**LISTED ENTRIES**
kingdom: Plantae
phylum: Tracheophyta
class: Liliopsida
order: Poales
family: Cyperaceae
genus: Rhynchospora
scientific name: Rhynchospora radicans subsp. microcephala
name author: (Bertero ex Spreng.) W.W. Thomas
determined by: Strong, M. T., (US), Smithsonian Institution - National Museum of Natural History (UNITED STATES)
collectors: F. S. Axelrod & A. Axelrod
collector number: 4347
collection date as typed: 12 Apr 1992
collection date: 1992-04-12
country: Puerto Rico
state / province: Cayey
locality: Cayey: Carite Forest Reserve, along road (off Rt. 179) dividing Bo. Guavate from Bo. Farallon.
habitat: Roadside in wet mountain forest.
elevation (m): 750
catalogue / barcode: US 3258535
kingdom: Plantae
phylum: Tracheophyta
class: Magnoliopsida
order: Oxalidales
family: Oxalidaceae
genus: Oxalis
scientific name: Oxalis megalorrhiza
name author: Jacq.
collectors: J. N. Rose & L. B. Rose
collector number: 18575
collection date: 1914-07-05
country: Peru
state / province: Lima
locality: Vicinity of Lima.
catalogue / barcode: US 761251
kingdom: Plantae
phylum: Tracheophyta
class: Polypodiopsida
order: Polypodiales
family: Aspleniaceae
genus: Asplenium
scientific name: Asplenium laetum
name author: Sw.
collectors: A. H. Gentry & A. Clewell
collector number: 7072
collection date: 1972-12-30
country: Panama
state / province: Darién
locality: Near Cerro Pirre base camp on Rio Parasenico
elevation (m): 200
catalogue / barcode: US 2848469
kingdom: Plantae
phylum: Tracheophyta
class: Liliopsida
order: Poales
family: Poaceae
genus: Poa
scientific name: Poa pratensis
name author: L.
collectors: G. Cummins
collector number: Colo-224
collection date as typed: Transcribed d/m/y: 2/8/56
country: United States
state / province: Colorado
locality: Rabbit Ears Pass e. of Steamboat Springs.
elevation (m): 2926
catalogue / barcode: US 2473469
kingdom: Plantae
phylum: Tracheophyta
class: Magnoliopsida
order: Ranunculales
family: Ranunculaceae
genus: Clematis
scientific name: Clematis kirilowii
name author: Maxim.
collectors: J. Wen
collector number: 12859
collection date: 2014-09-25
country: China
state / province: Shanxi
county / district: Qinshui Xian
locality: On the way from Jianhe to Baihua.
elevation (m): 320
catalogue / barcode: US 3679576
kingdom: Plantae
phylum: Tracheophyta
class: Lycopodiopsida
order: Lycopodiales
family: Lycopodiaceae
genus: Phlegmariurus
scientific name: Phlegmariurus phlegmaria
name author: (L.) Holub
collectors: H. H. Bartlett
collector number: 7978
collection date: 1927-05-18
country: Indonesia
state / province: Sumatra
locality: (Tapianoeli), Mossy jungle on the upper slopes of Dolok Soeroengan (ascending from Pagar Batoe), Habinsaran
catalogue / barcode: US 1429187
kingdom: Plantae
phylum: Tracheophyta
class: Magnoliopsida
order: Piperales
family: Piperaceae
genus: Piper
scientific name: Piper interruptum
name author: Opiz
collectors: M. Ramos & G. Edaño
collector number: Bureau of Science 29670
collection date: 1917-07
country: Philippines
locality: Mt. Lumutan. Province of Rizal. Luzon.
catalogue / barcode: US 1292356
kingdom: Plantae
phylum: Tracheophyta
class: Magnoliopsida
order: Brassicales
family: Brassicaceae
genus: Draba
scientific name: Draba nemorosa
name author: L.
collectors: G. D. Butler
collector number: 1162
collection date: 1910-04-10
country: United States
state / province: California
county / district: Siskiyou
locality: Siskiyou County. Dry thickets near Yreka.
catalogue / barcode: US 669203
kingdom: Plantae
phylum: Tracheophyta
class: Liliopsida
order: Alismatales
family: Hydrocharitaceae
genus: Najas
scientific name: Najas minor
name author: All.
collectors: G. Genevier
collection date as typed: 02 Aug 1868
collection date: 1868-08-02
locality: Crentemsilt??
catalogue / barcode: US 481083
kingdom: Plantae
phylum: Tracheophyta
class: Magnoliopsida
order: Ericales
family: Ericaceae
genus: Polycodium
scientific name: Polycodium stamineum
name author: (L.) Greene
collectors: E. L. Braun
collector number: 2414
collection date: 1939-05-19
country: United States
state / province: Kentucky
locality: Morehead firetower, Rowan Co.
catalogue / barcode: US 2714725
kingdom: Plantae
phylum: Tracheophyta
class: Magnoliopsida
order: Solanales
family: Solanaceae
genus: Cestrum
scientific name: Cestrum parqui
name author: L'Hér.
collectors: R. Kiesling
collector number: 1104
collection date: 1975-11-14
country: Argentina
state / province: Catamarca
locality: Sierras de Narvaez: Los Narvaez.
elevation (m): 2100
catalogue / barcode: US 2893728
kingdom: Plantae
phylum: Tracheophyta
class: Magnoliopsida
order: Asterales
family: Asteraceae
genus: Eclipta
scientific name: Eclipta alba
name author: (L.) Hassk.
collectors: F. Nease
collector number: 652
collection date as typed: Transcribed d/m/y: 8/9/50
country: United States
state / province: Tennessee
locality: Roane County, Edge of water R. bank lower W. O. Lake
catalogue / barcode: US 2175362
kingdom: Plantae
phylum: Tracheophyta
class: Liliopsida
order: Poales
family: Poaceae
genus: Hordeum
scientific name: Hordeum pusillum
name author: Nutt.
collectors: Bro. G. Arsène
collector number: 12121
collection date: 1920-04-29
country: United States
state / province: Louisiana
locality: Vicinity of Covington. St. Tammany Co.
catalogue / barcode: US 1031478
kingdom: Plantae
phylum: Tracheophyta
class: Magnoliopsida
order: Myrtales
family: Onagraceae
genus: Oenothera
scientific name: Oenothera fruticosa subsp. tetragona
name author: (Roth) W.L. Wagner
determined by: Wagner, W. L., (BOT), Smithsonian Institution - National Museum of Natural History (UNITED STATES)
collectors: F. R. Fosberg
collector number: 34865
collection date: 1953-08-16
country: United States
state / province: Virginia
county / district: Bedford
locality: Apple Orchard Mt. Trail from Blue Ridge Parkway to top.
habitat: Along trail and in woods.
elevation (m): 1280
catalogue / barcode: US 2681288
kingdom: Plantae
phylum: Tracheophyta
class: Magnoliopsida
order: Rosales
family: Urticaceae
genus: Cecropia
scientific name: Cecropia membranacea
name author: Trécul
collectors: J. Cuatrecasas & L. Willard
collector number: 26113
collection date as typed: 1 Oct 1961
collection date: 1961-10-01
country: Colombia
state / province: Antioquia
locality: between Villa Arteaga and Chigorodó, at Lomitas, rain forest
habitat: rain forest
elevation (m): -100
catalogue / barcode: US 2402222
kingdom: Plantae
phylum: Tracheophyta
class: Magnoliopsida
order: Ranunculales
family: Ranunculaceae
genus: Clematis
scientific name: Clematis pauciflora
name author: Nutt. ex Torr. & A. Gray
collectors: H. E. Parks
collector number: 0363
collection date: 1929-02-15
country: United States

**WORK TO BE COMPLETED**
Turn the lines of the items above, from the line with "collector number: 652" to the line with "genus: Oenothera", both included, into a numbered list with blank lines left out.

**SOLUTION**
1. collector number: 652
2. collection date as typed: Transcribed d/m/y: 8/9/50
3. country: United States
4. state / province: Tennessee
5. locality: Roane County, Edge of water R. bank lower W. O. Lake
6. catalogue / barcode: US 2175362
7. kingdom: Plantae
8. phylum: Tracheophyta
9. class: Liliopsida
10. order: Poales
11. family: Poaceae
12. genus: Hordeum
13. scientific name: Hordeum pusillum
14. name author: Nutt.
15. collectors: Bro. G. Arsène
16. collector number: 12121
17. collection date: 1920-04-29
18. country: United States
19. state / province: Louisiana
20. locality: Vicinity of Covington. St. Tammany Co.
21. catalogue / barcode: US 1031478
22. kingdom: Plantae
23. phylum: Tracheophyta
24. class: Magnoliopsida
25. order: Myrtales
26. family: Onagraceae
27. genus: Oenothera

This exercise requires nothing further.